Mais rapidez, menos custos, mais casas no mercado

Voltando ao edifício que está a nascer na rua André de Resende, Liam O’Donnell diz tratar-se de um “projeto muito significante em Benfica, porque vem ajudar a resolver o grande deficit que há na HCC para arrendamento acessível”. “Uma coisa que o dono da obra, que é a Junta de Freguesia de Benfica, tem estado muito empenhado a fazer, e nós temos estado muito empolgados em estar envolvidos. É mais uma que está a ser lançada em Benfica para oferecer mais habitação para quem mais precisa”, comenta.

"Em fábrica conseguimos ter fachadas acabadas, janelas e paredes montadas, e até os estendais de roupa conseguimos, desta vez, montar, para ser menos trabalho feito em altura, nomeadamente com andaimes"
Liam O’Donnell, Diretor-Geral da Global Engineering

Os benefícios da construção modular, argumenta, são bem visíveis: “Em fábrica conseguimos ter fachadas acabadas, janelas e paredes montadas, e até os estendais de roupa conseguimos, desta vez, montar, para ser menos trabalho feito em altura, nomeadamente com andaimes. Assim, em obra no local ficamos só com o acabamento exterior das pinturas e com os trabalhos que serão feitos no interior [do prédio e dos apartamentos]”.

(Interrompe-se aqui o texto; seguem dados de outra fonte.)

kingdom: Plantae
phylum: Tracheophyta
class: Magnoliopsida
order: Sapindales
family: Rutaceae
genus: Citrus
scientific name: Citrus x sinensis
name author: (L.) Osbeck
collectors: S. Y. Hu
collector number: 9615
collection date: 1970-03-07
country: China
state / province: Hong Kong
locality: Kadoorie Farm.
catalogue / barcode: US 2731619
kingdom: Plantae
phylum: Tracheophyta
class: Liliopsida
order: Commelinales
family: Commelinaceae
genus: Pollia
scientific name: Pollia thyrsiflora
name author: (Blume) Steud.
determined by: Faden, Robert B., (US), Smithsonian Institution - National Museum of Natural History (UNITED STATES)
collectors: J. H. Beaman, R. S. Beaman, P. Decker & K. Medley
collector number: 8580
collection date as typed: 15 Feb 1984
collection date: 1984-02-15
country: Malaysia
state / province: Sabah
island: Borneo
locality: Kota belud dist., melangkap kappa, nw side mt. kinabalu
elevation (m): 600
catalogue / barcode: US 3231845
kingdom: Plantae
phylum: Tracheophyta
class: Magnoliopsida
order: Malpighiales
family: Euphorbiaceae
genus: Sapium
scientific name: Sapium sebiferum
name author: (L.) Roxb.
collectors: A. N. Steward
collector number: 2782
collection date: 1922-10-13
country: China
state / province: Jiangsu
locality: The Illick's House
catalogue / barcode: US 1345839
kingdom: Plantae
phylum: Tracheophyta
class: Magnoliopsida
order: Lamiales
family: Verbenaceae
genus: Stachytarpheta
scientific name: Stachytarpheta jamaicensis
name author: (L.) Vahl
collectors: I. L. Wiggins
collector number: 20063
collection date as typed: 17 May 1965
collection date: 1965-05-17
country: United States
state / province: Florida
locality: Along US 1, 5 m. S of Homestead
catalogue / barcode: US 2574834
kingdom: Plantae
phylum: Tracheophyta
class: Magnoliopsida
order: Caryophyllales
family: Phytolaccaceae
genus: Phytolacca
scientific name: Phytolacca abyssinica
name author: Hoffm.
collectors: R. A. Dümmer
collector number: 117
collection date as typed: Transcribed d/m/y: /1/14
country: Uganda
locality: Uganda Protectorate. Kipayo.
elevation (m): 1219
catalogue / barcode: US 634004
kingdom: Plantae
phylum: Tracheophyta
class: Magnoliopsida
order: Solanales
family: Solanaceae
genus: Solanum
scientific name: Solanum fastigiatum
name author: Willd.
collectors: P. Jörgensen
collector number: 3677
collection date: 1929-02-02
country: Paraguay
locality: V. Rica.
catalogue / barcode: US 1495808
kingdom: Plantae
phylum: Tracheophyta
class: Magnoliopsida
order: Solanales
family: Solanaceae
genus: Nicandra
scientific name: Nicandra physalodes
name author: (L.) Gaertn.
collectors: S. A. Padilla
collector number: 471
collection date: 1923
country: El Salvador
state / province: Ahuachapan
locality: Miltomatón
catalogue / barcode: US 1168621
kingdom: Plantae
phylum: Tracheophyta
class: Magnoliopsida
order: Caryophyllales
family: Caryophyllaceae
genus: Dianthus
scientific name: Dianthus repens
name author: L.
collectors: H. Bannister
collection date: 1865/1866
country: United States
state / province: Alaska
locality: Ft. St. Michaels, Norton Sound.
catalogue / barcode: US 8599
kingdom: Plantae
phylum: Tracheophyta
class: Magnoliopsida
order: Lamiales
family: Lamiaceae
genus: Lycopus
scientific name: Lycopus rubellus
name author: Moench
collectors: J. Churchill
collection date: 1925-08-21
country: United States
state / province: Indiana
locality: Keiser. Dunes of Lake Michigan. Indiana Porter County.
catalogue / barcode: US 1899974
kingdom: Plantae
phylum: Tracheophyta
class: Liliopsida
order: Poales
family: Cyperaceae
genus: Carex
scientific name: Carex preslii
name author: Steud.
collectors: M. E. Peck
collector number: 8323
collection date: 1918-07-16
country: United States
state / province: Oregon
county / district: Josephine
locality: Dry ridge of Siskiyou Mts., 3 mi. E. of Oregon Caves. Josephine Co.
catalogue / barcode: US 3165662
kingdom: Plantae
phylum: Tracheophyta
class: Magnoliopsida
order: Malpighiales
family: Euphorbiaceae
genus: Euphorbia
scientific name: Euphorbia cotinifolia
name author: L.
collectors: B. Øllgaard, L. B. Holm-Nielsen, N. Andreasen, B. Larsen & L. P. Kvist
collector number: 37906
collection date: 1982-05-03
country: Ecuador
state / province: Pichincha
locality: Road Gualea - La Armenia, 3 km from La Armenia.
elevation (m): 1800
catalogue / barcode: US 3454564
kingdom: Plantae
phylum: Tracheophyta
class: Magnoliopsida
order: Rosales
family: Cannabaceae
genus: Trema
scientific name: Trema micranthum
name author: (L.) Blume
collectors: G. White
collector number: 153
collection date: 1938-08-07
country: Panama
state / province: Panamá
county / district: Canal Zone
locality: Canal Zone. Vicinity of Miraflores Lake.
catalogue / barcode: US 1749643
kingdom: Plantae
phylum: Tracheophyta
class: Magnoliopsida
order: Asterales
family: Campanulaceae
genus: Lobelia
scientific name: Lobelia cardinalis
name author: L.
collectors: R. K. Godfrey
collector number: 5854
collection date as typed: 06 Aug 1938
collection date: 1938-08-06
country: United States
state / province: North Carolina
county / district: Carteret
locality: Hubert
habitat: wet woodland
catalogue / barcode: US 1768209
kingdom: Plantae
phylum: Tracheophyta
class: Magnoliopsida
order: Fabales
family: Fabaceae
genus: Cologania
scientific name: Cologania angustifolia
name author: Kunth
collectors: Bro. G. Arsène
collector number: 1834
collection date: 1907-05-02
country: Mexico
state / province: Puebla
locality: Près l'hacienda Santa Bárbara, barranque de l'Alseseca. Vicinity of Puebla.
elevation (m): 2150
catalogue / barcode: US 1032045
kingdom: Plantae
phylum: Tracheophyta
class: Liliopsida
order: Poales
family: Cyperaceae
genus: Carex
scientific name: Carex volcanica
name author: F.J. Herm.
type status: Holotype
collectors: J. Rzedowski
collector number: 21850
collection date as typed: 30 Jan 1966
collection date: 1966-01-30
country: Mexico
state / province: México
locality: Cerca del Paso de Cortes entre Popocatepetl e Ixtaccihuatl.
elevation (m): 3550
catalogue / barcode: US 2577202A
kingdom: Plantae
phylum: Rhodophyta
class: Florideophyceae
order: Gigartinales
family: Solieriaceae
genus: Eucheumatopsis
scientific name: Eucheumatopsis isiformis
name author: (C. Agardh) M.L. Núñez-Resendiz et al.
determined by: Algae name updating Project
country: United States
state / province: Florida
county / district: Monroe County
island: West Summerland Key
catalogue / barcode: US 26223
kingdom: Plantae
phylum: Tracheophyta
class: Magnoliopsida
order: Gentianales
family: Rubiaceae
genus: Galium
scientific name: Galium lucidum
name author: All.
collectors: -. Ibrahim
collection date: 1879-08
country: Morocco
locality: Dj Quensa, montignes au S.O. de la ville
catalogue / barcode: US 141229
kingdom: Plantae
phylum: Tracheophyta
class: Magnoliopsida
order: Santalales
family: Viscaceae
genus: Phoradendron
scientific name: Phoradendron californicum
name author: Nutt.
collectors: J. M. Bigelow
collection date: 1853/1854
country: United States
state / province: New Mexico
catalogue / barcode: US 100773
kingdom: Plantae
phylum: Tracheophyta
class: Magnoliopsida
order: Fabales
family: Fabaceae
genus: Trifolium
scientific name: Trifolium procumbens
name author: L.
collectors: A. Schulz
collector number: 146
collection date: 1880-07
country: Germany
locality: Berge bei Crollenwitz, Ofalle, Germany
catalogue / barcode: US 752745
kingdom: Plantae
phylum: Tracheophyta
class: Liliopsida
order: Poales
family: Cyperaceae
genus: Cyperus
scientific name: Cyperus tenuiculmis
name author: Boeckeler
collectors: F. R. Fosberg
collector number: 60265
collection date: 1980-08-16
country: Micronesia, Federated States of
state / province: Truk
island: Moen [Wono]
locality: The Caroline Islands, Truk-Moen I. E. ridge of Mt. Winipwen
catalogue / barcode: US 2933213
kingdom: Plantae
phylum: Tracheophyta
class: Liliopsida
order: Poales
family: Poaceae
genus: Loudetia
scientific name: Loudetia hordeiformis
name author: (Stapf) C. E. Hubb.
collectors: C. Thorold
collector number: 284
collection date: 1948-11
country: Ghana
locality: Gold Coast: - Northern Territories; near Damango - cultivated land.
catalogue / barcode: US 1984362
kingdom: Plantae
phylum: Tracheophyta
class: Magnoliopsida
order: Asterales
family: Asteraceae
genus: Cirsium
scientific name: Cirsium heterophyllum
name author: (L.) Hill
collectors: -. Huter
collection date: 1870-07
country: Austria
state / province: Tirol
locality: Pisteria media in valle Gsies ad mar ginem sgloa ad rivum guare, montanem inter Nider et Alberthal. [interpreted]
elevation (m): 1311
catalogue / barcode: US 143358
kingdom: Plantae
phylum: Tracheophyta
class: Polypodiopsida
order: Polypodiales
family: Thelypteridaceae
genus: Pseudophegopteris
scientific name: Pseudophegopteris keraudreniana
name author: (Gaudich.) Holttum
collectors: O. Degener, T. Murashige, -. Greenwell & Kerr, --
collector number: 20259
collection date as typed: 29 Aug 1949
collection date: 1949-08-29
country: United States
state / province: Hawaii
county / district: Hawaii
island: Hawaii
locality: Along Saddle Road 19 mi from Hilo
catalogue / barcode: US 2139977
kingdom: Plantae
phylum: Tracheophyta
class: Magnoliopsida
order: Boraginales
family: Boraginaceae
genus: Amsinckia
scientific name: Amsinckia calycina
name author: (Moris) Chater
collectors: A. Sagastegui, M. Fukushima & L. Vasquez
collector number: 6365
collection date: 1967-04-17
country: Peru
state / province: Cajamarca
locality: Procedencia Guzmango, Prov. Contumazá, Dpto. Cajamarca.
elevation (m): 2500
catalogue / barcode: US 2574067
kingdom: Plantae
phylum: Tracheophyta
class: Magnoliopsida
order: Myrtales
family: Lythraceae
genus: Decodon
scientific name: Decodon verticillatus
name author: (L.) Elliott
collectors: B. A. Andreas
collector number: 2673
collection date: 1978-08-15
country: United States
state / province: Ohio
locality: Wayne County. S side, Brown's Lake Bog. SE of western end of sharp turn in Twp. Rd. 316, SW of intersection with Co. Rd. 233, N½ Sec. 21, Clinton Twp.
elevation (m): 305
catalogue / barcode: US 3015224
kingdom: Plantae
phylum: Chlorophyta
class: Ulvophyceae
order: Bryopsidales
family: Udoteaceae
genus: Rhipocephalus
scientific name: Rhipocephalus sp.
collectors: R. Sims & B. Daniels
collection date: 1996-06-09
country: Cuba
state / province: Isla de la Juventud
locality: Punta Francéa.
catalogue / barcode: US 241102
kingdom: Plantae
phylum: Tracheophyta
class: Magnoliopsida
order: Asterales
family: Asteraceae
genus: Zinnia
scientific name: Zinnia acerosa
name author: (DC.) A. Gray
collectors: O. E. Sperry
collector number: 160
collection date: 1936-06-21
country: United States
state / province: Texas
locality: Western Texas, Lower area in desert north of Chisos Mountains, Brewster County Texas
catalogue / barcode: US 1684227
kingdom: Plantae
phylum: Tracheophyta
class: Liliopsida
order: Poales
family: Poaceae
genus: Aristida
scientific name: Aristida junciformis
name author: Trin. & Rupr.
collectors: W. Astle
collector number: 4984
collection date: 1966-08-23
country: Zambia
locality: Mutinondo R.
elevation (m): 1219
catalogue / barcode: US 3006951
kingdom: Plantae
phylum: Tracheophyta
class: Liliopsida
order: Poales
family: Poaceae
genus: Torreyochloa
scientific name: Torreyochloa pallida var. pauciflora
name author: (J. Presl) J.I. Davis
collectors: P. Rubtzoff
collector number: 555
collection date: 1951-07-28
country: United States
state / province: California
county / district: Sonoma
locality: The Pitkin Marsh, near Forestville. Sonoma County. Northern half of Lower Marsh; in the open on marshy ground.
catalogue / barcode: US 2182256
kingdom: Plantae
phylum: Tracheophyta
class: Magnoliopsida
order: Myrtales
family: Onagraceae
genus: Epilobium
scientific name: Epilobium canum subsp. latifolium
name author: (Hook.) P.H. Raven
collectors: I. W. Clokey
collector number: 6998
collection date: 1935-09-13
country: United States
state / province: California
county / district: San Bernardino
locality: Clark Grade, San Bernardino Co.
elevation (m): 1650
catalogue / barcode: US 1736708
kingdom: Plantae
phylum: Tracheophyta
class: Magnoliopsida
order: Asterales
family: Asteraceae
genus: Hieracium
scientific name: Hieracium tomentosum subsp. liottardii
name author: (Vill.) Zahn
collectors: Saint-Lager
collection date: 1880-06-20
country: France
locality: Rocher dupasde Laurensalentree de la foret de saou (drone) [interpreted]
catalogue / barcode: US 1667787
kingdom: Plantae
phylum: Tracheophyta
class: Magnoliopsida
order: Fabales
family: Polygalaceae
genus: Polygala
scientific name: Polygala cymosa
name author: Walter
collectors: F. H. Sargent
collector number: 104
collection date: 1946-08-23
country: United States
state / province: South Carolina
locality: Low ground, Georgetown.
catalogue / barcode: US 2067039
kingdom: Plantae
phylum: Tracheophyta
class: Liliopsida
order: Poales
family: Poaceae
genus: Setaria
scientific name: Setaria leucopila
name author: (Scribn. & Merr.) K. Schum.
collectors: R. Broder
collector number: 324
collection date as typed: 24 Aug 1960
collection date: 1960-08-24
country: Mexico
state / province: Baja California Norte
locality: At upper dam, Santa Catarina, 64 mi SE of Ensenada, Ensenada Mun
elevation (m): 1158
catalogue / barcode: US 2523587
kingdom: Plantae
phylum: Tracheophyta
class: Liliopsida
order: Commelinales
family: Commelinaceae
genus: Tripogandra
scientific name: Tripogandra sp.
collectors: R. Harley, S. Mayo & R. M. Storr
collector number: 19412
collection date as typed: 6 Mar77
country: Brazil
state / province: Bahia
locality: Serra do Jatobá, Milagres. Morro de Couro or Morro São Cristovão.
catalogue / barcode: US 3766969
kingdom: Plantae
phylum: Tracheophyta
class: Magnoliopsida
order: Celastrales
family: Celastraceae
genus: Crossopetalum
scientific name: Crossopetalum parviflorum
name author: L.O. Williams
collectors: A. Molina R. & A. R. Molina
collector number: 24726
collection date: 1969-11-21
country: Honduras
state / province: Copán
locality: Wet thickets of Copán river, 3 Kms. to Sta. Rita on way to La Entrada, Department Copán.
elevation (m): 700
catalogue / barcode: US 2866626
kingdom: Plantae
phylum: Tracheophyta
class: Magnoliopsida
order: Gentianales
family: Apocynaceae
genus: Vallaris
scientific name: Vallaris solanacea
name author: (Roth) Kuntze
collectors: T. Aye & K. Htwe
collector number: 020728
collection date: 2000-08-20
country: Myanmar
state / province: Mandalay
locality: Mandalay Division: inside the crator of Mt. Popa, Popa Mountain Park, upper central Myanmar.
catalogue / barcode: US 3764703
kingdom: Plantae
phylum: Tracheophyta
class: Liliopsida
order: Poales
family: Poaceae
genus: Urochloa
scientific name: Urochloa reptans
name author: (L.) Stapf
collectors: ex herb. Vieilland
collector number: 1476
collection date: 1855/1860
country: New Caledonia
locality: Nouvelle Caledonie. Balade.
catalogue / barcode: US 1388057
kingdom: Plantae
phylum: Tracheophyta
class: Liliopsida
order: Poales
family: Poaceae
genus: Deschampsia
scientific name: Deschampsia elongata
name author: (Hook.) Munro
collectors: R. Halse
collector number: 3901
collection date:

Casas de construção modular em Lisboa
Vista aérea do empreendimento de construção modular que está a ganhar vida em Benfica Créditos: Gonçalo Lopes | idealista/news

A rapidez e o encurtar dos prazos com que avança a empreitada são sem dúvida, considera o Diretor-Geral a GE, grandes vantagens da construção modular. Enquanto se está em obra, no local, a fazer fundações e escavações, arranca em fábrica a construção dos módulos. E depois é só fazer o transporte. “Esta é que é a maior diferença. Isto garante que conseguimos, em média, fazer a montagem de um edifício desta natureza em metade do tempo face à construção convencional”. E a equipa do idealista/news observou isso mesmo, com um dos blocos a sair da fábrica de manhã e a ser colocado no local à tarde, com a ajuda de uma grua.

Liam O’Donnell aponta como exemplo de comparação uma obra que está a decorrer muito perto desta, também em Benfica [o Garridas 1867], que demorará muito mais tempo a sair do papel. “Isto é uma das maiores diferenças. Não é só o preço e o custo de construção, é o prazo”, conclui.

Construção modular em Lisboa
Blocos são transportados do camião numa grua diretamente para o local onde está a nascer o prédio Créditos: Gonçalo Lopes | idealista/news

Construção modular dá resposta aos ‘timings’ curtos do PRR

Para a Junta de Freguesia de Benfica, a aposta na construção modular para trazer mais casas ao mercado é seguramente um dos caminhos a seguir para dar resposta à crise na habitação, ou de acesso a habitação, que se vive no bairro e, de forma geral, em toda a cidade de Lisboa e no país.

“Este projeto dos 18 apartamentos teve um valor de compra de terreno muito razoável para aquilo que é a venda de terrenos em Lisboa, foi na casa dos 500.000, 530.000 euros. Com a construção modular, embora o valor construtivo seja ligeiramente superior do que em alvenaria, as contas ficam entre 20% a 30% abaixo do valor. Porquê? Porque tem muito menos homens em obra e recursos humanos, muito menos desperdício, muito menos tempo em obra. E, portanto, há um ganho racional com a produção em fábrica estandardizada que faz com que o valor construtivo depois baixe no total do projeto”, salienta Ricardo Marques.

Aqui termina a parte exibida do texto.